Security and Governance
- Restrict access to billing system tables to admins and FinOps teams.
- Use Unity Catalog row-level security if sharing cost dashboards across teams.
- Audit cluster creation events to find untagged or policy-exempt clusters.
- Implement approval workflows for clusters that exceed a DBU-per-day budget.
Common Pitfalls and Recommended Patterns
- Not tagging clusters: without tags, cost allocation and chargeback are impossible.
- Running all-purpose clusters for production: job clusters have lower DBU rates and auto-terminate.

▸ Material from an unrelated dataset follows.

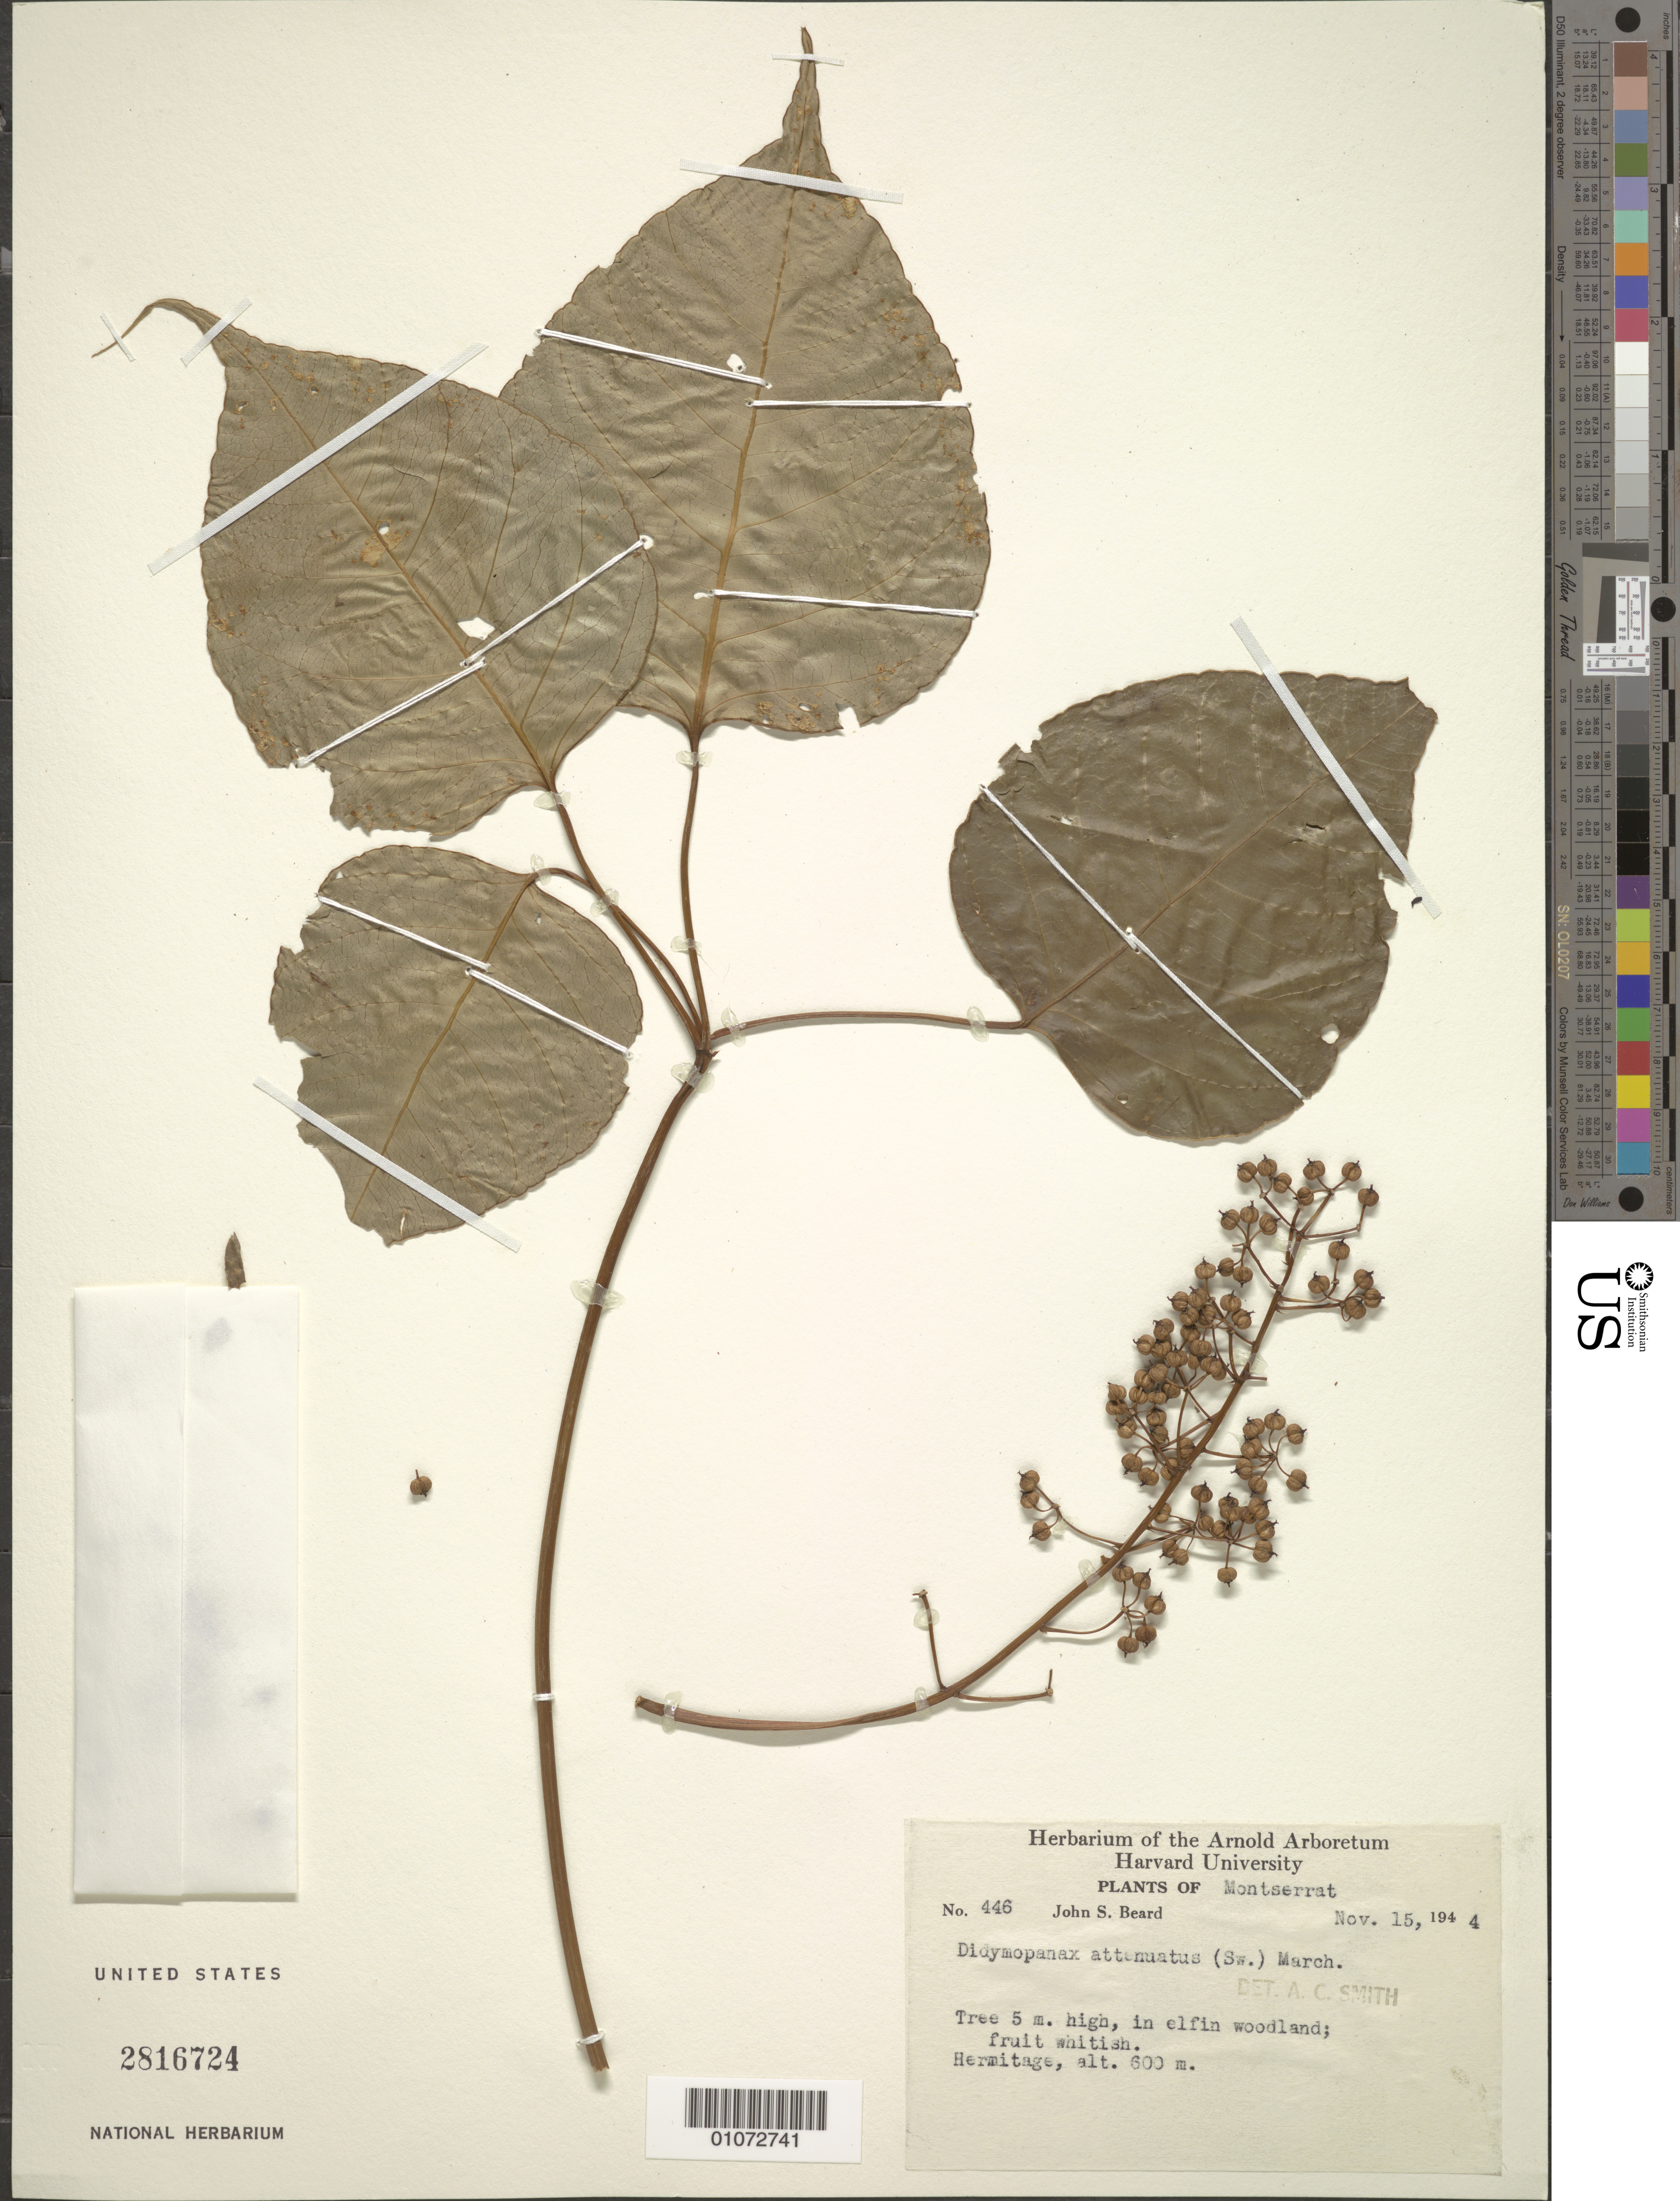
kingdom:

- Ignoring auto-termination: a single forgotten cluster can cost hundreds of dollars overnight.
- Relying solely on the cloud bill: the cloud bill lacks DBU-level granularity; use system tables for Databricks costs.
- Not setting cost alerts: by the time you notice a cost spike on the monthly bill, the money is spent.
- Over-committing DBU purchases: start with a conservative commitment and increase as you understand usage patterns.
Frequently Asked Questions
How do I calculate the cost of a cluster?
Cost equals (DBU rate per hour for the instance type x number of nodes x runtime hours x per-DBU price) plus cloud VM costs. Use system.billing.usage for actual historical costs.
What is the difference between DBU cost and cloud cost?
DBU charges are billed by Databricks and cover the platform software. Cloud costs are billed by AWS/Azure/GCP and cover the underlying VMs, storage, and networking.
How do committed-use discounts work?
You pre-purchase a fixed number of DBUs per year at a discounted rate. If you exceed the commitment, overage is billed at the on-demand rate. If you under-utilise, the unused DBUs are lost.
Can I set a hard spending cap?
Databricks does not enforce hard spending caps, but you can use cluster policies, auto-termination, and budget alerts together to create an effective governance framework.
How do I charge costs back to teams?
Use custom_tags on clusters (e.g., team, project, cost_center) and join billing data with tag values in system.billing.usage.